Nilai tukar rupiah menunjukkan performa positif pada perdagangan Rabu (6/5) dengan menguat 0,22% ke level 16.386 per dolar AS. Penguatan mata uang Garuda ini sejalan dengan melemahnya posisi dolar AS di pasar global, yang dipicu oleh sentimen meredanya ketegangan di kawasan Timur Tengah.
Analis Doo Financial, Lukman Leong, menilai bahwa pernyataan Presiden AS Donald Trump mengenai progres kesepakatan dengan Iran menjadi katalis positif bagi pasar keuangan. Harapan akan perdamaian di Timur Tengah secara langsung menurunkan minat investor terhadap dolar AS, yang selama ini kerap dijadikan aset aman atau safe haven di tengah ketidakpastian global.
“Rupiah memiliki potensi untuk terus menguat seiring dengan melemahnya dolar AS akibat meningkatnya optimisme akan terciptanya perdamaian di Timur Tengah,” jelas Lukman kepada Katadata, Rabu (6/5).
Data dari Bloomberg mencatat bahwa rupiah membuka perdagangan di level 17.391 per dolar AS, naik 0,18% atau 33 poin. Momentum penguatan tersebut berlanjut hingga pukul 09.30 WIB, di mana rupiah berhasil menanjak ke posisi 17.386 per dolar AS. Lukman sendiri memproyeksikan pergerakan nilai tukar rupiah hari ini akan berada dalam rentang Rp17.350 hingga Rp17.450 per dolar AS.
Optimisme pasar ini didukung oleh sinyal yang diberikan oleh Presiden AS Donald Trump terkait adanya kemajuan menuju kesepakatan komprehensif dengan Iran. Sebagai wujud nyata dari upaya tersebut, Trump menyatakan kesiapannya untuk menghentikan sementara operasi pengawalan kapal di Selat Hormuz.

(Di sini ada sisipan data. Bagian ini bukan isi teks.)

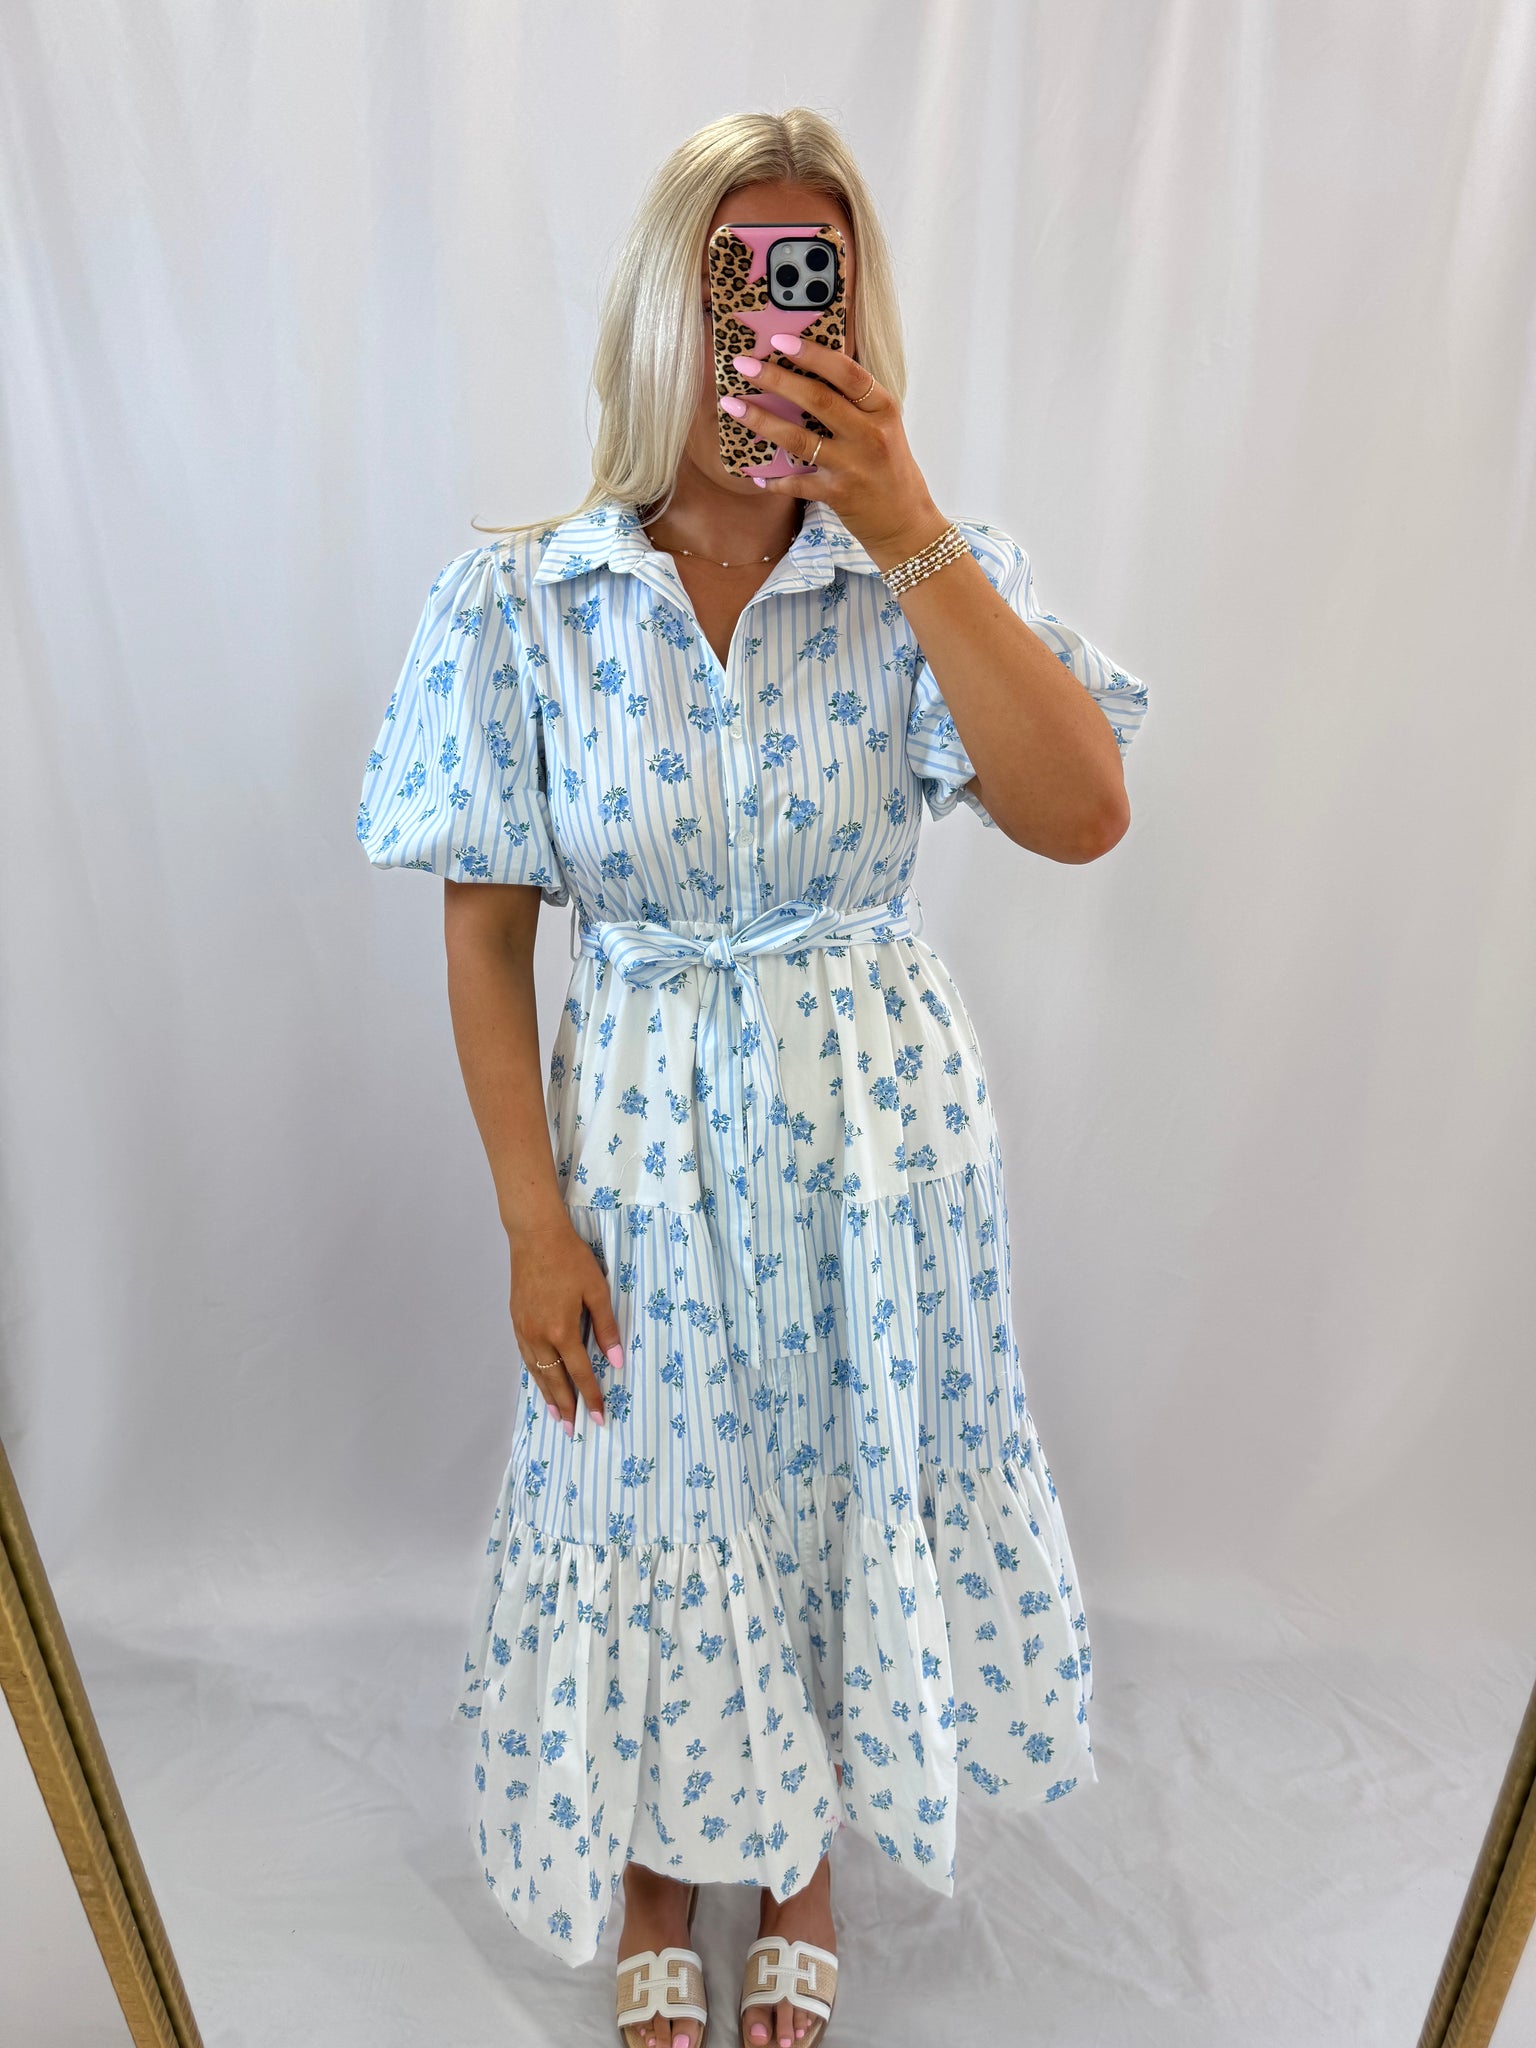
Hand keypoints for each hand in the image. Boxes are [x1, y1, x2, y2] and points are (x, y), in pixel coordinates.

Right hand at [506, 1214, 622, 1433]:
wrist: (535, 1236)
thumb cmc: (570, 1259)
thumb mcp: (597, 1290)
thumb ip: (607, 1328)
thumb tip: (617, 1361)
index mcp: (562, 1330)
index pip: (580, 1374)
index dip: (591, 1397)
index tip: (598, 1418)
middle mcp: (539, 1336)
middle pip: (554, 1381)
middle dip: (565, 1407)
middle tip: (573, 1430)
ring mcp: (524, 1330)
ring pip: (536, 1372)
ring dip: (547, 1396)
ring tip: (557, 1415)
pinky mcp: (516, 1321)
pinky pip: (526, 1357)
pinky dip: (535, 1375)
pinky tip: (541, 1380)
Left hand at [719, 334, 947, 567]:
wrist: (905, 520)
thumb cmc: (889, 466)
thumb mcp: (883, 426)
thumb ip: (854, 401)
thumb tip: (808, 369)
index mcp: (883, 408)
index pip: (847, 372)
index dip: (813, 354)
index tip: (780, 340)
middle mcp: (869, 434)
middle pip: (817, 399)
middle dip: (775, 379)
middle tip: (744, 365)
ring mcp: (853, 465)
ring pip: (799, 438)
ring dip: (761, 420)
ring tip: (733, 405)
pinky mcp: (838, 494)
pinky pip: (796, 482)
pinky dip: (773, 478)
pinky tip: (754, 472)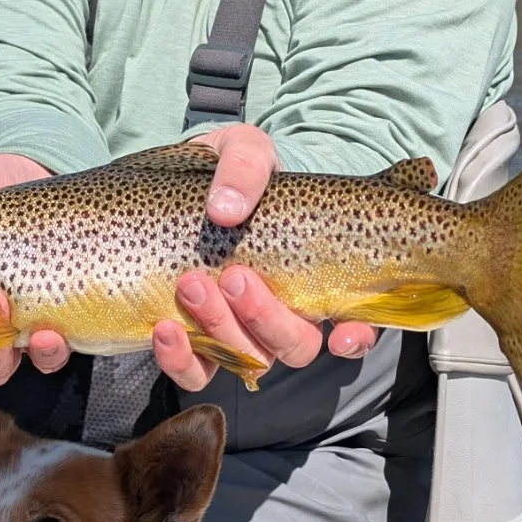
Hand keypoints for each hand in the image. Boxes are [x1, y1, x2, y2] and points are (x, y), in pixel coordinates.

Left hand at [152, 124, 377, 391]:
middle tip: (233, 276)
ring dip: (222, 330)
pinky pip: (195, 371)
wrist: (171, 184)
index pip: (353, 322)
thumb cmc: (223, 169)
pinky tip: (166, 329)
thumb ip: (245, 166)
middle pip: (295, 345)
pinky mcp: (194, 341)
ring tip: (190, 284)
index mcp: (312, 274)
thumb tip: (227, 210)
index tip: (342, 333)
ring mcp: (238, 329)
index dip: (356, 337)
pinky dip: (182, 359)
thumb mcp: (241, 149)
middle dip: (266, 319)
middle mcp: (282, 311)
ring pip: (248, 359)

Langkah ini selaras dengan pernyataan Menteri Luar Negeri AS, Marco Rubio, yang menyebut bahwa Amerika Serikat telah mencapai target utama dalam kampanye militernya terhadap Iran. Pemerintah AS menegaskan tidak menginginkan eskalasi konflik lebih lanjut, sebuah narasi yang kemudian memberikan sentimen positif bagi stabilitas pasar keuangan dunia, termasuk nilai tukar rupiah.
Ringkasan
Nilai tukar rupiah menguat 0,22% ke level 16.386 per dolar AS pada perdagangan Rabu (6/5). Penguatan ini didorong oleh melemahnya posisi dolar AS di pasar global akibat meredanya ketegangan antara Amerika Serikat dan Iran.
Sentimen positif pasar muncul setelah Presiden AS menyatakan adanya progres kesepakatan dengan Iran, yang menurunkan minat investor terhadap aset aman dolar AS. Analis memproyeksikan rupiah akan terus bergerak stabil dalam rentang Rp17.350 hingga Rp17.450 per dolar AS seiring meningkatnya optimisme perdamaian global.